(DATA IN THIS EXERCISE Opens)

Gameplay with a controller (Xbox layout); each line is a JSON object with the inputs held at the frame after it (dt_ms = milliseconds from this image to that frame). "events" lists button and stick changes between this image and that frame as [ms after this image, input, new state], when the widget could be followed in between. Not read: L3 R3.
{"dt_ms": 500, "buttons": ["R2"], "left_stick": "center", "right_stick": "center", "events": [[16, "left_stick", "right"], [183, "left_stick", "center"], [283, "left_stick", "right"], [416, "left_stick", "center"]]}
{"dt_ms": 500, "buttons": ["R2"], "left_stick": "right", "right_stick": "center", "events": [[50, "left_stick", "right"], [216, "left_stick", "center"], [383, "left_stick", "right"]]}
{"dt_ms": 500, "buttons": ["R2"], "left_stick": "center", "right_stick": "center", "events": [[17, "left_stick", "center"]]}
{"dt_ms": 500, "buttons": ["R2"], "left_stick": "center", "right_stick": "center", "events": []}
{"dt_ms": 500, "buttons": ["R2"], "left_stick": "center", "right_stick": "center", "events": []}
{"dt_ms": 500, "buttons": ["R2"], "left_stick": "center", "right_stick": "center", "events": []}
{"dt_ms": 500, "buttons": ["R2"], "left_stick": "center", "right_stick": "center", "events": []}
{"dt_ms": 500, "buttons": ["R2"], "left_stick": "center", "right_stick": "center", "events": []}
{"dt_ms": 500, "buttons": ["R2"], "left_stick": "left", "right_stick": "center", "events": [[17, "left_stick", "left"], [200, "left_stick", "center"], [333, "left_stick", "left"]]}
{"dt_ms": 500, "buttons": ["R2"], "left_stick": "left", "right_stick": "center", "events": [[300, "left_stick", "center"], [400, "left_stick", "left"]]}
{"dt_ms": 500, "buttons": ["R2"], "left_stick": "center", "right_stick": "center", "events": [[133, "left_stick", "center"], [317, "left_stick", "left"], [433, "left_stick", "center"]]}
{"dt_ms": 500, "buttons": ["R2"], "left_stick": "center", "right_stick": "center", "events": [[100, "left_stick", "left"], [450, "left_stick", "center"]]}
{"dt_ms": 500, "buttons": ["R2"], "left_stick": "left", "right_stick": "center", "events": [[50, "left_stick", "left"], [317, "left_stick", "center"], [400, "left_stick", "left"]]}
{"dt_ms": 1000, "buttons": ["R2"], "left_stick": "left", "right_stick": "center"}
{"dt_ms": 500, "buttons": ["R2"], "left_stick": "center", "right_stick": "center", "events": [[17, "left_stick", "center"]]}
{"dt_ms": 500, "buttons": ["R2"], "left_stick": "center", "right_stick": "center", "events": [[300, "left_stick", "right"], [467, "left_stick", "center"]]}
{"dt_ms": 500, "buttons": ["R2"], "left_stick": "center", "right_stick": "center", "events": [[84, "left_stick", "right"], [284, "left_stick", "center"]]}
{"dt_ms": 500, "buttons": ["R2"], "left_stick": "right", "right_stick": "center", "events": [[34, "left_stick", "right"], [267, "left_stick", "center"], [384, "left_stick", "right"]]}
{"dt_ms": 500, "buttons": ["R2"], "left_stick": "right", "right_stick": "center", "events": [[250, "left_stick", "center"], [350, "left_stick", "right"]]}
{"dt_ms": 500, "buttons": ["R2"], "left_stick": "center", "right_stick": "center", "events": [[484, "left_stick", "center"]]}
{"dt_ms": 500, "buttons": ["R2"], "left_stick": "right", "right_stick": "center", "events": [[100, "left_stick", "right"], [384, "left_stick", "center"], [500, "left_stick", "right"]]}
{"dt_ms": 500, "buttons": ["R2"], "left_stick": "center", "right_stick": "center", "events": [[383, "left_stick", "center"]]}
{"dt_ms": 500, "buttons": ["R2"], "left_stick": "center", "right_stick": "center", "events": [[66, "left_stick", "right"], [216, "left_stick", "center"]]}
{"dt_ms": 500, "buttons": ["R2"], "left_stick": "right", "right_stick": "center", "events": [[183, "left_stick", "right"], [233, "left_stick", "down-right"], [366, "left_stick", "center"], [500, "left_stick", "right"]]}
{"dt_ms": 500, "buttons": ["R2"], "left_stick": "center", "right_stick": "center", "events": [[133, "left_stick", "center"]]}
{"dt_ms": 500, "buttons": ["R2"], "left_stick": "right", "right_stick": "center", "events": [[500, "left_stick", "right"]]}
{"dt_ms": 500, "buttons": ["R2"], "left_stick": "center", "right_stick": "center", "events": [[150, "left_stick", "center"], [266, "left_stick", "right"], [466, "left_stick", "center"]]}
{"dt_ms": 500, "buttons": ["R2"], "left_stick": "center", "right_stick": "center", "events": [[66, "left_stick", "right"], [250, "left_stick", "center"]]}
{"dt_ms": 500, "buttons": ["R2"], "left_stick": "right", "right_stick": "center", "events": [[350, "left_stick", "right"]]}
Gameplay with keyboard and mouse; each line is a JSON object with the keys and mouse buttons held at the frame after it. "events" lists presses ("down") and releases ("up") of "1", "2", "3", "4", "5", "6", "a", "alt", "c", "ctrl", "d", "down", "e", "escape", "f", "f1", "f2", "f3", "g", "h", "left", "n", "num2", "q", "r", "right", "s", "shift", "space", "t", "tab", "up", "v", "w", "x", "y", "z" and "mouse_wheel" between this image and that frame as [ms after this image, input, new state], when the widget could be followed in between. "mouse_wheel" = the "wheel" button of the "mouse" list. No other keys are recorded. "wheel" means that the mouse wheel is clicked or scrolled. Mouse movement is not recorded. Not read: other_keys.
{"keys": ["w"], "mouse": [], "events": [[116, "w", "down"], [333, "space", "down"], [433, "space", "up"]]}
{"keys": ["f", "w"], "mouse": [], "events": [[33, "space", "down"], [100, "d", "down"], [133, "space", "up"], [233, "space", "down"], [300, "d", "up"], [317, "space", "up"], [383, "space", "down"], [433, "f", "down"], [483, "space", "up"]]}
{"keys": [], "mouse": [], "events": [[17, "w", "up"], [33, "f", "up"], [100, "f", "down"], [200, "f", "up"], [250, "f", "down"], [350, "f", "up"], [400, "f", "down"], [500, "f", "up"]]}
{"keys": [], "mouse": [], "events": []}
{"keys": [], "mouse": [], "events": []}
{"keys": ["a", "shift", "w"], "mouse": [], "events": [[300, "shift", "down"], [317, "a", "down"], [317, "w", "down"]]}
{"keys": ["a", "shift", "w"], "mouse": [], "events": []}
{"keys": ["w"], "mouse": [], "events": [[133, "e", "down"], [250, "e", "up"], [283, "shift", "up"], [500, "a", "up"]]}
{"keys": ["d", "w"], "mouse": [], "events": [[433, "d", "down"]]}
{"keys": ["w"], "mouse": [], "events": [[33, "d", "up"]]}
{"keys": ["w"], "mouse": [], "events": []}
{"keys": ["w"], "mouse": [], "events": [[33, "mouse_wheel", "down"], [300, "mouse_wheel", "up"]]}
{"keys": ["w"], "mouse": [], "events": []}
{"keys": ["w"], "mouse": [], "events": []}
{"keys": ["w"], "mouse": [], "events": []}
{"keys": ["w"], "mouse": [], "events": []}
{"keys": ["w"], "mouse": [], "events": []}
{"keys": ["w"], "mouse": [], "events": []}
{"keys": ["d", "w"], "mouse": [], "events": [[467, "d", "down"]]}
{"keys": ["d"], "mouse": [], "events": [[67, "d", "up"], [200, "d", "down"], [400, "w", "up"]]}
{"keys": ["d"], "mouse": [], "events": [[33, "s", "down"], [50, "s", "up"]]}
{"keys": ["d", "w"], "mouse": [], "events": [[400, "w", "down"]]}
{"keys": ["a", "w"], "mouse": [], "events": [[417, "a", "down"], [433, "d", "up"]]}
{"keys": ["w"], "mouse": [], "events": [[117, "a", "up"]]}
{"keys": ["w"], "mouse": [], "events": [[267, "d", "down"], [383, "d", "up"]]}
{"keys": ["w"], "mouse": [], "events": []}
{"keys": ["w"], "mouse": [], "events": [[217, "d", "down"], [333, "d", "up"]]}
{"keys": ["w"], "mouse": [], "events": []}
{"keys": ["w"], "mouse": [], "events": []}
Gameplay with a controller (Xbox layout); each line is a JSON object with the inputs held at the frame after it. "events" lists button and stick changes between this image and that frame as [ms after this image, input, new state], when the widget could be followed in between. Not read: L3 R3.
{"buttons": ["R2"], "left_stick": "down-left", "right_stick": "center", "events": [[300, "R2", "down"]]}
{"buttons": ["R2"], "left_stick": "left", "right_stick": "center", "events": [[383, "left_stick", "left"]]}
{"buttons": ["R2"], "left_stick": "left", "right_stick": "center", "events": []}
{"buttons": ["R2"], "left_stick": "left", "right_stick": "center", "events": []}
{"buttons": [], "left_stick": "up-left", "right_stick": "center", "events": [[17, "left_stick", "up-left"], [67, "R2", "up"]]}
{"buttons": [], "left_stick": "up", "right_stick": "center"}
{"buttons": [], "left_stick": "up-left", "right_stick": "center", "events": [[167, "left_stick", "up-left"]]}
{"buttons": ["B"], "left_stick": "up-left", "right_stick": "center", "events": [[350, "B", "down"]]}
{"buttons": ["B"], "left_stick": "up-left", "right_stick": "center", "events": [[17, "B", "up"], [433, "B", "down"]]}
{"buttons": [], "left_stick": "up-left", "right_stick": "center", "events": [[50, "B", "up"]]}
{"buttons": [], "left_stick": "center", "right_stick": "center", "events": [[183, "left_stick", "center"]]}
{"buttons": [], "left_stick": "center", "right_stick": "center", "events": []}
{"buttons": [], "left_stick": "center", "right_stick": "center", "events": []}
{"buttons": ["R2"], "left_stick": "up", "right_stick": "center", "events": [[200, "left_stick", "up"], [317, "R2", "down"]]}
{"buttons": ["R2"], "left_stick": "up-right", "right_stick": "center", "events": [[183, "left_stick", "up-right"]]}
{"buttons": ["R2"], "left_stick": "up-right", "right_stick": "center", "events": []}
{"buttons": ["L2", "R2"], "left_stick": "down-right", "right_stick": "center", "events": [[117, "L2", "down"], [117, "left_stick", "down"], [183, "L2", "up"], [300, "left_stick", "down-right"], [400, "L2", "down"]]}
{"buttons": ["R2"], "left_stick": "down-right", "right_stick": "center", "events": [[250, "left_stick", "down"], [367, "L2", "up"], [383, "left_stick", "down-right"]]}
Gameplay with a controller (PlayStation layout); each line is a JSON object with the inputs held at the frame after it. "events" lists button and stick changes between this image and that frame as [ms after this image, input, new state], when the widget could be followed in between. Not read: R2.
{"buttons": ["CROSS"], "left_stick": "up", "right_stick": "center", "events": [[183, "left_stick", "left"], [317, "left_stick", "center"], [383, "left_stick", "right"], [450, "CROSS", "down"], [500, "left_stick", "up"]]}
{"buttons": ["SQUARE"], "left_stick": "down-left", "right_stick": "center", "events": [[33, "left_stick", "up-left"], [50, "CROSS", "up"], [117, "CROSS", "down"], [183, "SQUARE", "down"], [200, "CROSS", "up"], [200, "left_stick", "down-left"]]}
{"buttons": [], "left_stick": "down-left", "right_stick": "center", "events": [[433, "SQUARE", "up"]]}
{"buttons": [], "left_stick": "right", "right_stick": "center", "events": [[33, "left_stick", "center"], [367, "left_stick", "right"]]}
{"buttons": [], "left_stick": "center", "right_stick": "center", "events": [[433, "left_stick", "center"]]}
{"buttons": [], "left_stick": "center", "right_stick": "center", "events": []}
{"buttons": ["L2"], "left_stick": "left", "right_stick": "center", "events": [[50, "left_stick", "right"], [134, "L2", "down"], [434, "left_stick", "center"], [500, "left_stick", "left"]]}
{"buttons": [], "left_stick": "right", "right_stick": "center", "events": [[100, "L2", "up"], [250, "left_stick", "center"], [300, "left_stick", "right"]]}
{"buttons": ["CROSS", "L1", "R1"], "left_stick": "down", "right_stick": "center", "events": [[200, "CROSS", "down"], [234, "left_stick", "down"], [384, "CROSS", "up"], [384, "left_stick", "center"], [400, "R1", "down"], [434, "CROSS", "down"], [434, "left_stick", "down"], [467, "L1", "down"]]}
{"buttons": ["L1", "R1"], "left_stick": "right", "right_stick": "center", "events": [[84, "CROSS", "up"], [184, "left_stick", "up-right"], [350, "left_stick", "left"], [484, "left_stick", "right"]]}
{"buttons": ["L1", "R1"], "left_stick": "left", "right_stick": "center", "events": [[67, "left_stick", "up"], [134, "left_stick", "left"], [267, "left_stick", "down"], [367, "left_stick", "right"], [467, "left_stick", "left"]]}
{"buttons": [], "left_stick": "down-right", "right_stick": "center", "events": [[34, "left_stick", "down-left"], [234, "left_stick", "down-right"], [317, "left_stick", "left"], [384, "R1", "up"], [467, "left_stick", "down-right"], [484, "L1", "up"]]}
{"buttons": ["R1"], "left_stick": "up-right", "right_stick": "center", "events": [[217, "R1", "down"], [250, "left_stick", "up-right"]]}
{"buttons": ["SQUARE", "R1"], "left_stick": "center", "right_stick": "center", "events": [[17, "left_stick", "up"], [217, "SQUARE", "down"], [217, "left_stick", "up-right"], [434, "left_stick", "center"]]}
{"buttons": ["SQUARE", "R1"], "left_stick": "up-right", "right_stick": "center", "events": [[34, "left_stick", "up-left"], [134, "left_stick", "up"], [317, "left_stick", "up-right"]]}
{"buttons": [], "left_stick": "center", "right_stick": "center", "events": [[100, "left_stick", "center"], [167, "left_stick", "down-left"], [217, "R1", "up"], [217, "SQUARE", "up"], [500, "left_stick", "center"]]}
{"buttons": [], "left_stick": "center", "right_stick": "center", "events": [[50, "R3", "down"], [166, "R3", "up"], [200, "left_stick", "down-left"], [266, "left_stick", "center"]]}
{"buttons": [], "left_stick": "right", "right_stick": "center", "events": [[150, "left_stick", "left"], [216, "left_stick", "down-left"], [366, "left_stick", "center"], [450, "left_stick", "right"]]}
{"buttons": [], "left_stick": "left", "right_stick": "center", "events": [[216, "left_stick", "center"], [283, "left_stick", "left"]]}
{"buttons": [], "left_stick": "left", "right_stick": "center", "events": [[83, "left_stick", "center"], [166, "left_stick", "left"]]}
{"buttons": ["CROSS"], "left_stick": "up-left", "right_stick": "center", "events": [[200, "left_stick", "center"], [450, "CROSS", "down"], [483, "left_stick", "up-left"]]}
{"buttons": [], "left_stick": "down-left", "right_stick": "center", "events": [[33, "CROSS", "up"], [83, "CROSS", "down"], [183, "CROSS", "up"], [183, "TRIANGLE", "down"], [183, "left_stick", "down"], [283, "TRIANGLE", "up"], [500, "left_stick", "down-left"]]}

(DATA IN THIS EXERCISE Closes)

* WORK REQUIRED
Among the lines above, which contain the word "read"? Copy every one.

* EXERCISE SOLUTION
Gameplay with a controller (Xbox layout); each line is a JSON object with the inputs held at the frame after it (dt_ms = milliseconds from this image to that frame). "events" lists button and stick changes between this image and that frame as [ms after this image, input, new state], when the widget could be followed in between. Not read: L3 R3.
Gameplay with keyboard and mouse; each line is a JSON object with the keys and mouse buttons held at the frame after it. "events" lists presses ("down") and releases ("up") of "1", "2", "3", "4", "5", "6", "a", "alt", "c", "ctrl", "d", "down", "e", "escape", "f", "f1", "f2", "f3", "g", "h", "left", "n", "num2", "q", "r", "right", "s", "shift", "space", "t", "tab", "up", "v", "w", "x", "y", "z" and "mouse_wheel" between this image and that frame as [ms after this image, input, new state], when the widget could be followed in between. "mouse_wheel" = the "wheel" button of the "mouse" list. No other keys are recorded. "wheel" means that the mouse wheel is clicked or scrolled. Mouse movement is not recorded. Not read: other_keys.
Gameplay with a controller (Xbox layout); each line is a JSON object with the inputs held at the frame after it. "events" lists button and stick changes between this image and that frame as [ms after this image, input, new state], when the widget could be followed in between. Not read: L3 R3.
Gameplay with a controller (PlayStation layout); each line is a JSON object with the inputs held at the frame after it. "events" lists button and stick changes between this image and that frame as [ms after this image, input, new state], when the widget could be followed in between. Not read: R2.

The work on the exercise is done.